Google advise using robots.txt to deny access to certain paths, but we have also heard that this can look suspicious, as if trying to hide thin content from them.
Most of the pages were 410ed last year after a Panda strike, the rest earlier this year. WMT is still discovering them. Recent events have caused us to investigate the possibility that Panda’s tolerance is decreasing and we are falling back into its clutches due to the perception of our site, not the reality.
We would be most grateful for any guidance from others who have experienced similar. Thank you.
It might be a good idea to verify that pages in those folders do actually return a 410 response. If it does you do need to wait for G to crawl them. The only way they offer to remove content requires that you do not block those pages or folders in robots.txt.
Look in your Google Webmasters Tools account to get instructions from Google on how to remove pages, folders and directories from their index. If the pages exist you need to make sure they don't have metatags of "index, follow" and do not block them in robots.txt or they can't crawl to see that the pages have noindex tags. When you have fixed the metatags, then notify Google via GWT to remove that content from their index.
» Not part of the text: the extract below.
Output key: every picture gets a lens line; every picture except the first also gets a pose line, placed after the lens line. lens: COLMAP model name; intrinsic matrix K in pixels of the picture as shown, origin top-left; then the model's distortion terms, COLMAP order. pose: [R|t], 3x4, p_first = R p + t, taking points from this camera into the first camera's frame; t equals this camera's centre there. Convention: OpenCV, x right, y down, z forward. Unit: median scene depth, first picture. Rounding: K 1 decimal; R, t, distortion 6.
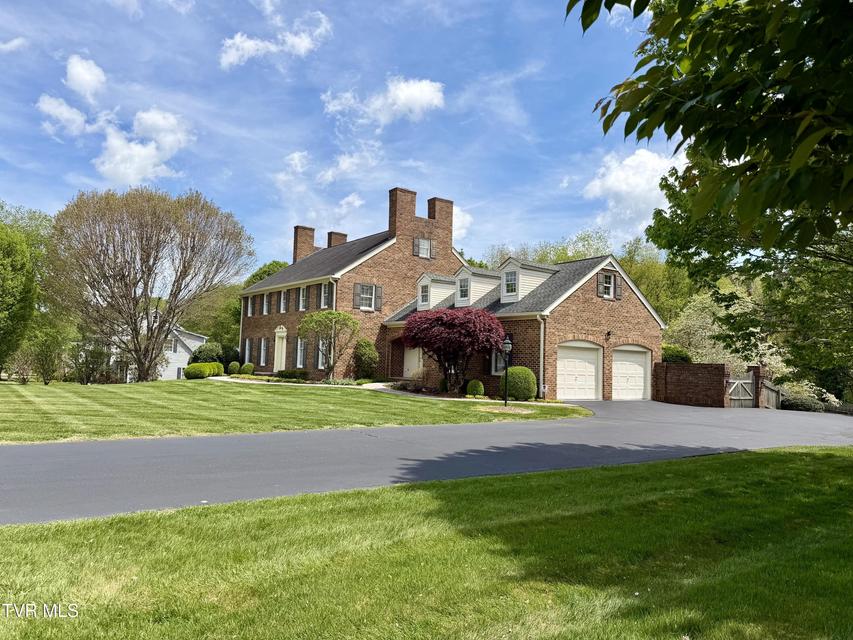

It does not always work with one try, they still bug me about directories that were properly removed years ago and do not exist anywhere except their imagination.
Edited to add: Make sure that pages you want to disappear are not showing up in your sitemaps.
Always looking for the easy life, once the URL requests correctly invoke a 410 Gone response I feel there's nothing more that needs doing and let Google reindex at their own rate.
What g1smd said + welcome to WebmasterWorld!
410, no doubt about it. If the pages are gone that is the only message you want to send Google. If the pages happen to be in a directory you can use your GWT account and submit a removal request for the entire directory so that you are not causing search visitors to bounce but it's 100% up to Google to catch up with your pages at this point.
Welcome to WW.
Thank you all for taking the time to reply.
The pages are long gone, replaced by a script that sends a 410 header and redirects visitors to a Page Gone notice. The sitemap doesn’t include them, nor do any pages on the site link to them. The pages in question do not show in serps either, just WMT, so not sure if the Remove URL tool would apply.
Comforting to hear not2easy say this can take a while. Google discover a fresh batch of 410s daily so it seems all we need apply is a little more patience.
Thanks again, you’ve put my mind at ease.
|sends a 410 header and redirects visitors to a Page Gone notice. |
If the URL shown in the browser address bar changes (is "redirected") then your implementaion is broken.
Hopefully, you meant to say "sends a 410 header and shows a notice informing that the page has Gone at the originally requested URL".
Don't take this as a criticism but we are hot on using the right terminology here: a redirect is a very specific thing, one that causes the browser to make a new request for a different URL after receiving a 301, 302 or 307 response to the original request.
g1smd, you are correct, I meant to say it shows a notice, not redirects to one. My wording was poor, I appreciate you seeking confirmation.
Thanks for the clarification. There's a lot of times when people have been found to 301 redirect and then return 404 or 410 at the second URL. That's a disaster. Glad you're not affected.
why remove thin content? Google loves it.